Re: [PATCH bpf-next] bpf: reuseport: add cond_resched_rcu() in reuseport_array_free()

From: Alexei Starovoitov

Date: Fri Apr 10 2026 - 15:59:56 EST


On Fri, Apr 10, 2026 at 7:07 AM Zijing Yin <yzjaurora@xxxxxxxxx> wrote:
>
> reuseport_array_free() iterates over all map entries inside
> rcu_read_lock() to detach sockets from the array. When max_entries is
> very large (e.g., hundreds of millions), this loop runs for an extended
> period without yielding the CPU, triggering RCU stall warnings in the
> kworker thread that executes bpf_map_free_deferred().
>
> The observed stall occurs because the loop has no scheduling point:
>
> rcu: INFO: rcu_preempt detected stalls on CPUs/tasks:
> Workqueue: events_unbound bpf_map_free_deferred
> Call Trace:
> reuseport_array_free+0x1ec/0x470 kernel/bpf/reuseport_array.c:127
> bpf_map_free_deferred+0x34a/0x7e0 kernel/bpf/syscall.c:893
> process_one_work+0x952/0x1a80
> worker_thread+0x87b/0x11f0
>
> Add cond_resched_rcu() in the loop body to allow the scheduler to run
> and RCU grace periods to complete.
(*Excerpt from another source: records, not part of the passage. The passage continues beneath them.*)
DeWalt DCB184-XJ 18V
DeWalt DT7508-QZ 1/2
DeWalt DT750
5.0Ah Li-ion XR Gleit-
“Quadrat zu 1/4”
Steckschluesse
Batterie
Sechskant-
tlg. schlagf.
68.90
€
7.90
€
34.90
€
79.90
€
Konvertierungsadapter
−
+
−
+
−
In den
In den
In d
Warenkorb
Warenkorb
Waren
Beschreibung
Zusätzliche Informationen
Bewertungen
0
This is safe because each iteration
> processes a single entry independently, sk->sk_callback_lock is not held
> across the yield point, and the map is fully detached from userspace so
> no concurrent insertions can occur.
>
> This follows an established pattern for long-running kernel loops that
> must run under rcu_read_lock(). The closest precedent is in another BPF
> map free function:
>
> kernel/bpf/hashtab.c:1600
> htab_free_malloced_internal_structs()
> rcu_read_lock();
> for (i = 0; i < htab->n_buckets; i++) {
> ... walk bucket ...
> cond_resched_rcu();
> }
> rcu_read_unlock();
>
> Fixes: 5dc4c4b7d4e8 ("bpf: Introduce BPF_MAP_TYPE_REUSEPORT_SOCKARRAY")
> Signed-off-by: Zijing Yin <yzjaurora@xxxxxxxxx>
> ---
> Base: bpf-next.git master branch
> (tip a0c584fc18056709c8e047a82a6045d6c209f4ce
> "bpf: Fix use-after-free in offloaded map/prog info fill"
> as of 2026-04-09).
>
> Tested with CONFIG_PREEMPT_RCU=y, CONFIG_KASAN=y (inline),
> CONFIG_SMP=n (single vCPU QEMU VM), gcc 13.3.0.
>
> To reproduce: create a BPF_MAP_TYPE_REUSEPORT_SOCKARRAY with
> max_entries >= 100M, set rcu_cpu_stall_timeout low, pin the CPU with a
> SCHED_FIFO thread so the kworker stays in rcu_read_lock() long enough
> to trip the stall timeout, then close the fd. Without the fix the
> reuseport_array_free() kworker stalls RCU reliably; with the fix,
> cond_resched_rcu() yields periodically and no stall is observed.
> Reproducer (C source): repro_reuseport.c (https://pastebin.com/YjdwqdX1)

This is not a realistic scenario that is worth fixing.

pw-bot: cr